TRINTY, Texas—Anytime 80 of the best amateur golfers in the world congregate in the same place, there’s bound to be record-breakers in the group.
The fact is every player in The Spirit International Amateur Golf Championship, the seventh playing of which begins Wednesday at Whispering Pines Golf Club, has accomplished major feats in their careers. This year the biennial 72-hole, team best ball event features 74 national champions or No. 1-ranked players in their respective countries.
There’s one young lady from the United Kingdom, however, whose achievement might trump them all.
Earlier this year, 20-year-old Alexandra Peters from Shifnal, England, broke a 90-year gender barrier when she became the first woman to play in the prestigious Halford Hewitt championship.
Every year since 1923, Britain’s top 64 private high schools send teams of 10 boys to vie for the prestigious Halford Hewitt.
Until this year, that is.
Like all the schools involved, Wellington College—a private institute for high school juniors and seniors—sent its best 10 players, which this year included Peters.
“It was very odd because I had to play the men’s tees…well, that and I was the only female around the whole event,” said Peters, who won the 2012 English Ladies Amateur Championship. “It was very different. It’s always been boys who played golf. Not many women have played, but my school gives golf scholarships and I got one of them.”
Wellington College advanced to the third round of the Halford Hewitt, regarded as a success by Peters.
“Yes, I thought we got along very well,” said Peters, who joins Meghan MacLaren, Nick Marsh and Paul Howard to comprise the English Team at The Spirit International. England won consecutive International Team gold medals at the 2005 and ’07 Spirits.
While it likely was a bit lonely for Peters at the Halford Hewitt, things were at least a little more comfortable back at Wellington College. Peters played on the “mixed golf team” along with her friend Heidi Baek. The two were the only women on the team.

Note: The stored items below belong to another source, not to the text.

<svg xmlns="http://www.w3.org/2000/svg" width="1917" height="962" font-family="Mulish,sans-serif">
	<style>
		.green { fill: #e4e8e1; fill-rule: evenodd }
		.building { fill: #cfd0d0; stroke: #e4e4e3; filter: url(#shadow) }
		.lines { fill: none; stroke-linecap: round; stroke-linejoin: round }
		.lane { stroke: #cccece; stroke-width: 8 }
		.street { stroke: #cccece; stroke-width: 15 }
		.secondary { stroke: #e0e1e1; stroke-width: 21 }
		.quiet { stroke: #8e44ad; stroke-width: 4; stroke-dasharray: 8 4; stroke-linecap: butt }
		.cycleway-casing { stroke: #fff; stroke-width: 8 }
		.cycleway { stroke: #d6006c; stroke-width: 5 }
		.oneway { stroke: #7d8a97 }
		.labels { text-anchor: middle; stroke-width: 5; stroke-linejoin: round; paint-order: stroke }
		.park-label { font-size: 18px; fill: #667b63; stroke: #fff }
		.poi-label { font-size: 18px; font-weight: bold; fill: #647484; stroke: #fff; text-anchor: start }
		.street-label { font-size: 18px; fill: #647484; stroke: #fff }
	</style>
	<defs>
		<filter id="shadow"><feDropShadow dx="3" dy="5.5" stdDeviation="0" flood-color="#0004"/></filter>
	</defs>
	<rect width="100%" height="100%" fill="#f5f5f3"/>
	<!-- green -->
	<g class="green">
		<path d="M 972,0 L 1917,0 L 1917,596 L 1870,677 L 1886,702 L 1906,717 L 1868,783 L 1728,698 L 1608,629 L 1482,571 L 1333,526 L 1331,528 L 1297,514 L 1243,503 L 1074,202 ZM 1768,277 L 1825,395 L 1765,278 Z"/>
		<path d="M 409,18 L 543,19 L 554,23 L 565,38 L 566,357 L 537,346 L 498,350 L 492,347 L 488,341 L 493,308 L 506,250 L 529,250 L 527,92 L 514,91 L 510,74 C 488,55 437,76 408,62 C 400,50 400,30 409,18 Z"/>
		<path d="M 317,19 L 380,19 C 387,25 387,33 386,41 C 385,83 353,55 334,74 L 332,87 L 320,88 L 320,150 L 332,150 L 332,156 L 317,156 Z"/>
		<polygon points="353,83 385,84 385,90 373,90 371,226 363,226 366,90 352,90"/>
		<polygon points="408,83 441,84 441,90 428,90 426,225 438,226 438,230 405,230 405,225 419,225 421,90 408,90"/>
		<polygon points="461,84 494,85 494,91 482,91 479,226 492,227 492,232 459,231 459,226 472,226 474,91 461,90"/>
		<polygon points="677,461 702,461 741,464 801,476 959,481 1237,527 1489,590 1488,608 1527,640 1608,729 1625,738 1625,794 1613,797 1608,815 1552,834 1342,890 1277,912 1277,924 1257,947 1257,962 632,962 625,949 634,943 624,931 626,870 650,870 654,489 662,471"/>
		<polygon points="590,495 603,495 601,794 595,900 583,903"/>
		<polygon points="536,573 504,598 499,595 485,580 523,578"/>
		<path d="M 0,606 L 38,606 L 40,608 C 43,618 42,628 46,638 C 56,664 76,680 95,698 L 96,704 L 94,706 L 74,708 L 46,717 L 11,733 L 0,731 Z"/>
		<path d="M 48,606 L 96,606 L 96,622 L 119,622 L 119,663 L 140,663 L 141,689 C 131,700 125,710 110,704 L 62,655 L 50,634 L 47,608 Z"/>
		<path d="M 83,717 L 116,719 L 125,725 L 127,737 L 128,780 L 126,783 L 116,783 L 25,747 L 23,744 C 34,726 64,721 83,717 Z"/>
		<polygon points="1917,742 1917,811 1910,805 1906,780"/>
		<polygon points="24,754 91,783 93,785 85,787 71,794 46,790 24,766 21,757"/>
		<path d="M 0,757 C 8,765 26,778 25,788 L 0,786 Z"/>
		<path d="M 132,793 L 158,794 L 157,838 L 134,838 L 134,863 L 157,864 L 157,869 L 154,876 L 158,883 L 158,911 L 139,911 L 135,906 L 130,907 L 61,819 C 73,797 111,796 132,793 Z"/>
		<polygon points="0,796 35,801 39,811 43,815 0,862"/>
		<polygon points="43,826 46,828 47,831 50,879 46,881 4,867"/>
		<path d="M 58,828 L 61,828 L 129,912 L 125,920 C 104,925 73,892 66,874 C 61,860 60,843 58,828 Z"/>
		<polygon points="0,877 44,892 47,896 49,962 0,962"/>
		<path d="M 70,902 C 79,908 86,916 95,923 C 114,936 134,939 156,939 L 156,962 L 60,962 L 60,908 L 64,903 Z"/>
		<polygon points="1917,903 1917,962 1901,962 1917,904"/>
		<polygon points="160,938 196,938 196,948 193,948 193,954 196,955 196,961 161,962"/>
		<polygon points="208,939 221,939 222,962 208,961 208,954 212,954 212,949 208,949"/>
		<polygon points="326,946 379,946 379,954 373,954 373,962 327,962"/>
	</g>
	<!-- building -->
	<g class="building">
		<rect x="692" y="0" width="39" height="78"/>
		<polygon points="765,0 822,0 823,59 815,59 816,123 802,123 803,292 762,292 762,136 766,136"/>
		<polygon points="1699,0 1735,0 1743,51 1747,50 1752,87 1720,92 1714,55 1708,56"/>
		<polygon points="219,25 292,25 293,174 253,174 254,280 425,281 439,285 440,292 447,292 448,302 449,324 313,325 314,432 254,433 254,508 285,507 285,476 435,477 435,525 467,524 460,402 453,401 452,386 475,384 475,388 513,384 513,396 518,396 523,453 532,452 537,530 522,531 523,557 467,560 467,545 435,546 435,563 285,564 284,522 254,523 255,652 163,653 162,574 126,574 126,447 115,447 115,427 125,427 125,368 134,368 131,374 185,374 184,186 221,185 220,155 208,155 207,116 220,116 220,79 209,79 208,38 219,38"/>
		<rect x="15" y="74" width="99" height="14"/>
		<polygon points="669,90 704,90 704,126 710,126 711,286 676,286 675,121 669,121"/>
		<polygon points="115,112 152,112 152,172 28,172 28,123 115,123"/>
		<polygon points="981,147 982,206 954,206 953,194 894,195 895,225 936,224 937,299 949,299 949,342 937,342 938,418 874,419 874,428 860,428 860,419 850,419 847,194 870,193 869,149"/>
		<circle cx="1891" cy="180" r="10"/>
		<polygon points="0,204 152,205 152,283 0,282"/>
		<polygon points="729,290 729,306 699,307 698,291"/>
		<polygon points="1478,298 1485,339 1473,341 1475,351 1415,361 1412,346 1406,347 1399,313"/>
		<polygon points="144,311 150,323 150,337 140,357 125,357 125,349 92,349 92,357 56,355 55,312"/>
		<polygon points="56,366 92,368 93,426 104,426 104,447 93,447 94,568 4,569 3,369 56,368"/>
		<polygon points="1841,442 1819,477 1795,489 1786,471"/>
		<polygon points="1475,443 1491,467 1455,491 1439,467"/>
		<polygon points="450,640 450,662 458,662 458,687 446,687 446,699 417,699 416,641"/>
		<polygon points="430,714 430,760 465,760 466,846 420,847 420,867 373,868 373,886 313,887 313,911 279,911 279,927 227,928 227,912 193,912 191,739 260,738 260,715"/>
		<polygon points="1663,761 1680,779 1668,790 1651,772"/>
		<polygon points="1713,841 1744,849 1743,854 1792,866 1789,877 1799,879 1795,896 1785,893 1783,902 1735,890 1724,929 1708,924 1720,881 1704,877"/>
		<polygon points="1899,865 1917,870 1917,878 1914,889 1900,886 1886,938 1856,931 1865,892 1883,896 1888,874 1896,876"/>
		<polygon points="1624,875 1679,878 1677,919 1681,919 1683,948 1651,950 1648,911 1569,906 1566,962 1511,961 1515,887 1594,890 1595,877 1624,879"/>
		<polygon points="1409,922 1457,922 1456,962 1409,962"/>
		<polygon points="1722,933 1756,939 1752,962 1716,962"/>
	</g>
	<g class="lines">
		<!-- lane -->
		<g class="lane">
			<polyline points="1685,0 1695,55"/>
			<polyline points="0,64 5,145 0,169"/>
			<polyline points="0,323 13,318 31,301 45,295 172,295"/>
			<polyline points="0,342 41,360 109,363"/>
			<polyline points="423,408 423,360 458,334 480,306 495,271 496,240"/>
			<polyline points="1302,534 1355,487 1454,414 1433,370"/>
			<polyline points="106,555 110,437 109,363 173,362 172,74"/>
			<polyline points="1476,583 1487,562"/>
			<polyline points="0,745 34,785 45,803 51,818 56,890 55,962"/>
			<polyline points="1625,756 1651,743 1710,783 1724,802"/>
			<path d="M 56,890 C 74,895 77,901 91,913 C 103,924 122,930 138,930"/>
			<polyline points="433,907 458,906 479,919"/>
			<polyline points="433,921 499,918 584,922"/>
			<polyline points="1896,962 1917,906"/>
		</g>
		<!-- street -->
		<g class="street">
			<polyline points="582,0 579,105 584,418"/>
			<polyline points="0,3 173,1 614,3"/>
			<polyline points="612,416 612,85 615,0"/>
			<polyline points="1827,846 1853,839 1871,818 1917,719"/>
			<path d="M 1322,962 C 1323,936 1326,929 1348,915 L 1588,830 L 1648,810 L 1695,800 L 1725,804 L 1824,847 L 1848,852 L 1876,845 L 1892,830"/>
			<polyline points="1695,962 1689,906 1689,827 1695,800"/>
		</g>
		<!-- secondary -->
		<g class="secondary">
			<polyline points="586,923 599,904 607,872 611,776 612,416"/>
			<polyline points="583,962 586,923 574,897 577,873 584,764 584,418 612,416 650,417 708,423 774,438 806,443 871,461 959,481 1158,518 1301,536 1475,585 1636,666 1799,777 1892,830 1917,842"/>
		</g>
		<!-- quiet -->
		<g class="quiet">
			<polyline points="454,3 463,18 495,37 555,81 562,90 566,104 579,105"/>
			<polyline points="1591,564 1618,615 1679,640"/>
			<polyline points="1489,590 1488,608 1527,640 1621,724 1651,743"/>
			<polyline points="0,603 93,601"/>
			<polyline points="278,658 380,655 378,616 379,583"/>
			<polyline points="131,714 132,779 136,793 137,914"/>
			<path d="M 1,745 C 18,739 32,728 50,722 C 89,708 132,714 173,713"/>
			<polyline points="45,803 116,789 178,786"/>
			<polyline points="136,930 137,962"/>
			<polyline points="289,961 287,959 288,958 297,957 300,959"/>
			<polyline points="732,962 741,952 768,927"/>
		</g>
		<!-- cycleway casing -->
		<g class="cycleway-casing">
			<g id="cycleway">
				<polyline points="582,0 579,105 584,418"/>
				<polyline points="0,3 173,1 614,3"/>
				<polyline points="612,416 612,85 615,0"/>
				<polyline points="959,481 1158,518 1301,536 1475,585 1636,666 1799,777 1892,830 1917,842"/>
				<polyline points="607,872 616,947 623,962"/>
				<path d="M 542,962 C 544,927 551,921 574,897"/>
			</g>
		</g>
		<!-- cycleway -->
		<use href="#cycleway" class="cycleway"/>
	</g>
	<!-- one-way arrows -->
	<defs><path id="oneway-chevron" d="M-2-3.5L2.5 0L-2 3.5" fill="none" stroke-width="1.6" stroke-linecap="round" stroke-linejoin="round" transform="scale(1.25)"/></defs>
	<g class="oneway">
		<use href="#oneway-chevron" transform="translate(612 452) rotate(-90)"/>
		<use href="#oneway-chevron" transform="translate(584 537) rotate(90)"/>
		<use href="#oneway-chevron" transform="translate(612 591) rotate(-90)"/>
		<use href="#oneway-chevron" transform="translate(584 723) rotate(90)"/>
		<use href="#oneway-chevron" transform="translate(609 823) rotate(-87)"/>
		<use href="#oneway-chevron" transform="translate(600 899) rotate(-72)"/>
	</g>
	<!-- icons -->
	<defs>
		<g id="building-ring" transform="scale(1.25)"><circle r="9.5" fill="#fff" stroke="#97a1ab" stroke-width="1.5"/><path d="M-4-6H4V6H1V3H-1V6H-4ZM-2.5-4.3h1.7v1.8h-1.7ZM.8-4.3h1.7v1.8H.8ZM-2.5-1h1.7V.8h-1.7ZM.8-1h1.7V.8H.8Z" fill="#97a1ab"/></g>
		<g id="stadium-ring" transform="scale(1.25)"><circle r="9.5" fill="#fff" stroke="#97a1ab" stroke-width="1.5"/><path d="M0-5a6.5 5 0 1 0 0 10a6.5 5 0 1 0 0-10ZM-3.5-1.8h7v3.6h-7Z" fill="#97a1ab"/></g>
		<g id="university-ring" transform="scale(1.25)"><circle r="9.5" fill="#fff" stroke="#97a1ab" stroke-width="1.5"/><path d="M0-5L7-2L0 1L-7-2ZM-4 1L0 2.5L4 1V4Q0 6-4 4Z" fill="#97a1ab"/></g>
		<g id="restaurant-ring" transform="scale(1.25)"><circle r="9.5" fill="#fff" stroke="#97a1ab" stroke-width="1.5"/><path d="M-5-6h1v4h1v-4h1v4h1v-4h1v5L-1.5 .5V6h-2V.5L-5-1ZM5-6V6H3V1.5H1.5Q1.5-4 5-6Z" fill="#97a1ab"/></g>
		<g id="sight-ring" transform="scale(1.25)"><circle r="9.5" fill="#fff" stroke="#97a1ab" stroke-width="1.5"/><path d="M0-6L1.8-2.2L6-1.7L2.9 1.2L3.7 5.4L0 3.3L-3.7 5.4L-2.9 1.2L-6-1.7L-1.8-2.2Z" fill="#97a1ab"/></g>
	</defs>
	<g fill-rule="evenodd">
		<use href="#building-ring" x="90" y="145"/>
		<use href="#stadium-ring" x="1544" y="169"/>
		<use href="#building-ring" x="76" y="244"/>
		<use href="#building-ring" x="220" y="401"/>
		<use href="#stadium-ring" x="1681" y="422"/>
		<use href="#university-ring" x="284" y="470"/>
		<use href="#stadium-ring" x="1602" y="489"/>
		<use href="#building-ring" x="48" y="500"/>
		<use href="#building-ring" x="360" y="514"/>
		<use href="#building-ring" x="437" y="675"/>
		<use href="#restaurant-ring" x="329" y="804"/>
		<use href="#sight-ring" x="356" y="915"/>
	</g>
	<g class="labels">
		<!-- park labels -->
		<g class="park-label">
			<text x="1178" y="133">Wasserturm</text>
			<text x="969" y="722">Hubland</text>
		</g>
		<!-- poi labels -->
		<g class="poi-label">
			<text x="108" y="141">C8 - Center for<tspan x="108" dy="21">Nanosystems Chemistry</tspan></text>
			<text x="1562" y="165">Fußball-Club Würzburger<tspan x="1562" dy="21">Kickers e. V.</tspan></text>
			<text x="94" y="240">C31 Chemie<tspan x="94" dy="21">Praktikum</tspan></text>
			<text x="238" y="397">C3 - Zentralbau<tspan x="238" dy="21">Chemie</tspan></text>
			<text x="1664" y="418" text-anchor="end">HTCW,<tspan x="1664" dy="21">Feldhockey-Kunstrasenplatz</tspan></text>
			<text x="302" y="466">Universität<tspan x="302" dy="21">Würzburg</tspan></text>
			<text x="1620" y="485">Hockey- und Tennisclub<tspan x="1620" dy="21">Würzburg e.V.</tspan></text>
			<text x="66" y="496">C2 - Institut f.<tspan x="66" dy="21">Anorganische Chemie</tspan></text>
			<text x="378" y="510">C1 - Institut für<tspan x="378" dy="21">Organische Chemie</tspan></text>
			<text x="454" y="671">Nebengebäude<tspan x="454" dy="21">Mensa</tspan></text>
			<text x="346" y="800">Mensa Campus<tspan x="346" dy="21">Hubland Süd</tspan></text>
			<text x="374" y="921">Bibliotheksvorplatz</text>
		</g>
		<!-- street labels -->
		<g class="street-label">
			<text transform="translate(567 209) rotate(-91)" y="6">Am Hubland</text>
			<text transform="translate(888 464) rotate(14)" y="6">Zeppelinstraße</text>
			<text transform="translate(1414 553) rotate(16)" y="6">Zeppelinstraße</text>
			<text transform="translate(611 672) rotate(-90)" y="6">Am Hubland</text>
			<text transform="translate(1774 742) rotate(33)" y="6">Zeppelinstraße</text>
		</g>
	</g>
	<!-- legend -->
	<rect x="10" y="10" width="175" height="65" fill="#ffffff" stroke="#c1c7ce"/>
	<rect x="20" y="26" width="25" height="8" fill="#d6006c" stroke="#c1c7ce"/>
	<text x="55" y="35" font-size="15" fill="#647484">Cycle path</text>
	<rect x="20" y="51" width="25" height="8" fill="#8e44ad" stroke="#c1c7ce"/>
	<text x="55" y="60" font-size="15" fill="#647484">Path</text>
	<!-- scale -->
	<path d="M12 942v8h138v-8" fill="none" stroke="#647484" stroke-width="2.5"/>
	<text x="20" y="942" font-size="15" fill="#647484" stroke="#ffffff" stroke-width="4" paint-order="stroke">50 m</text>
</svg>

Peters, who plans to turn professional after The Spirit, said she was proud of breaking the Halford Hewitt gender barrier. But she’s more interested in being known as a successful golfer. Her hot start at the 2012 Ricoh Women’s British Open stands to help her in that regard.
Through 12 holes in the first round at Royal Liverpool, Peters found herself alone at the top of the leaderboard in the major championship.
“Karrie Webb was a hole ahead of me, and on 13 she made a bogey,” Peters said. “I made a birdie on 12 and was in the lead at 2-under par.”
She finished the round with a 1-over 73 and eventually missed the cut. Peters said she and her teammates have enjoyed their practice rounds at Whispering Pines and likes their chances to earn England its third team gold medal when play begins Wednesday.